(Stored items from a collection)
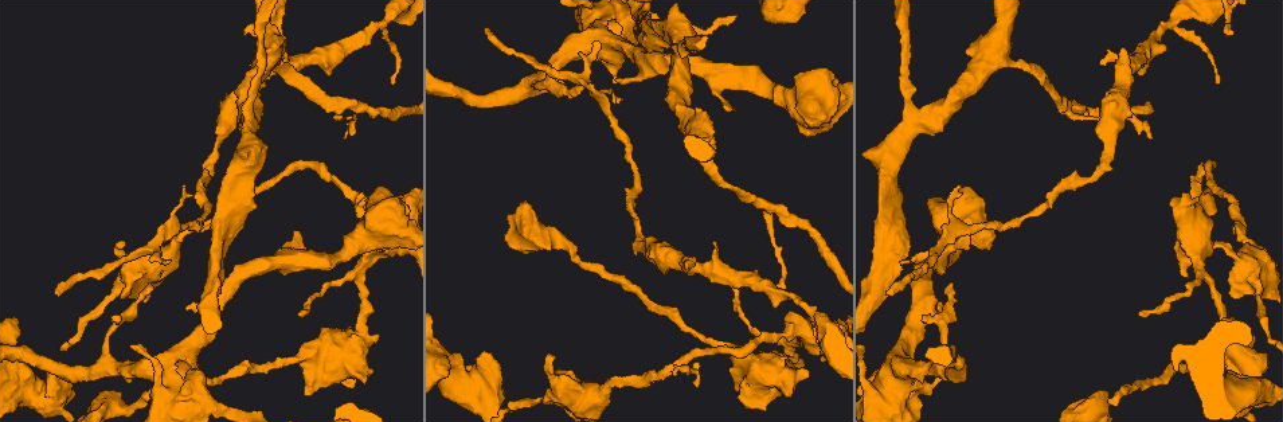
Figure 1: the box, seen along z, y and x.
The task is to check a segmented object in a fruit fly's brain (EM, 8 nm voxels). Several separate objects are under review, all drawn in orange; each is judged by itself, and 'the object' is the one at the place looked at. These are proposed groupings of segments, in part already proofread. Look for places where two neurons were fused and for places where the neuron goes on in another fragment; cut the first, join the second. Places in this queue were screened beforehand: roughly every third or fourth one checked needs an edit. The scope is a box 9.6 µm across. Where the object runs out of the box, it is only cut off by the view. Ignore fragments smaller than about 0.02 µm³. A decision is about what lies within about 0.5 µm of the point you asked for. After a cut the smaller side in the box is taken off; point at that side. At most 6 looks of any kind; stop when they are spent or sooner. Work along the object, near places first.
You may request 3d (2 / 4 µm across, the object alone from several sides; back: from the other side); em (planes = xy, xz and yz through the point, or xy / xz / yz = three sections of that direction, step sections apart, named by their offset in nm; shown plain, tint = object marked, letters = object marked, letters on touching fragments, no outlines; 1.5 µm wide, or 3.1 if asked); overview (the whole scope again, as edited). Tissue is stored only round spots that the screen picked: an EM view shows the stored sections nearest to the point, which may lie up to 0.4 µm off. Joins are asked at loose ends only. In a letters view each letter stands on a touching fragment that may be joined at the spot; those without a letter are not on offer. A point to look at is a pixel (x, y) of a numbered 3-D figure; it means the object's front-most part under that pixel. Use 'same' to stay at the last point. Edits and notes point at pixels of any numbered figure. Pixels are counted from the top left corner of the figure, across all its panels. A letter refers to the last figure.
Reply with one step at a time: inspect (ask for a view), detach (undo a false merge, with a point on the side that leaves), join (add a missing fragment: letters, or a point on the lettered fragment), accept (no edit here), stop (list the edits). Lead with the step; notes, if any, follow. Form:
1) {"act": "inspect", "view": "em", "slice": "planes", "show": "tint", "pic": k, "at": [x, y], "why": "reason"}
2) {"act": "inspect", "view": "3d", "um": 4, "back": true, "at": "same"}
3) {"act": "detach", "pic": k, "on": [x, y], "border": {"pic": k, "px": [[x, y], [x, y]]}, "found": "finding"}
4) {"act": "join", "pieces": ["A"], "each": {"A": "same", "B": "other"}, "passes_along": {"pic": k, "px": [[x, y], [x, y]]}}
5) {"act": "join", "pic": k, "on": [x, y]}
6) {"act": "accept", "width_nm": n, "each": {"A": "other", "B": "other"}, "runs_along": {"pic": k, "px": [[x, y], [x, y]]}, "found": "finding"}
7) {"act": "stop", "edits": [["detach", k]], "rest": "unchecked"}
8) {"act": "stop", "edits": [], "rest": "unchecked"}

{"act": "inspect", "view": "3d", "um": 2, "pic": 1, "at": [727, 108], "why": "an open end"}

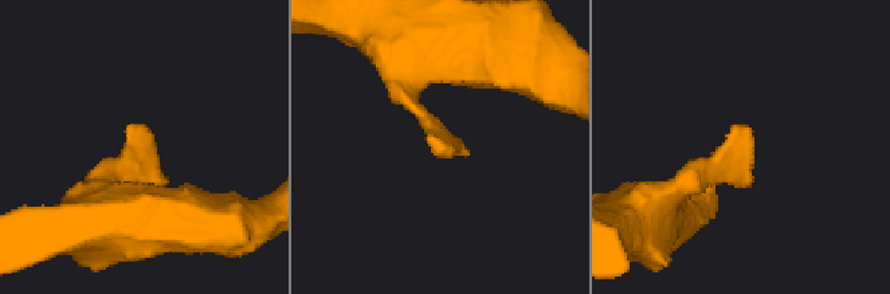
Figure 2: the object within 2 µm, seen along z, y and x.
{"act": "inspect", "view": "em", "slice": "planes", "show": "letters", "pic": 2, "at": [145, 125], "why": "need the tissue"}

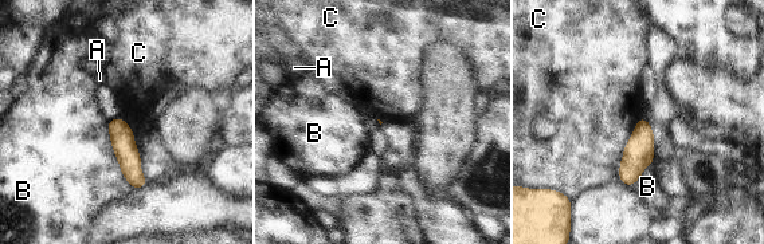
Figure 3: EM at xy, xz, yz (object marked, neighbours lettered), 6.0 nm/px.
{"act": "accept", "each": {"A": "other", "B": "other", "C": "other"}, "found": "none of them fits"}

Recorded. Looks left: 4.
{"act": "inspect", "view": "em", "slice": "planes", "show": "letters", "pic": 1, "at": [485, 27], "why": "end of a long branch"}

# Problem description:
In the records, which lines mention the word "finding"? Copy those lines.

# Task solution:
3) {"act": "detach", "pic": k, "on": [x, y], "border": {"pic": k, "px": [[x, y], [x, y]]}, "found": "finding"}
6) {"act": "accept", "width_nm": n, "each": {"A": "other", "B": "other"}, "runs_along": {"pic": k, "px": [[x, y], [x, y]]}, "found": "finding"}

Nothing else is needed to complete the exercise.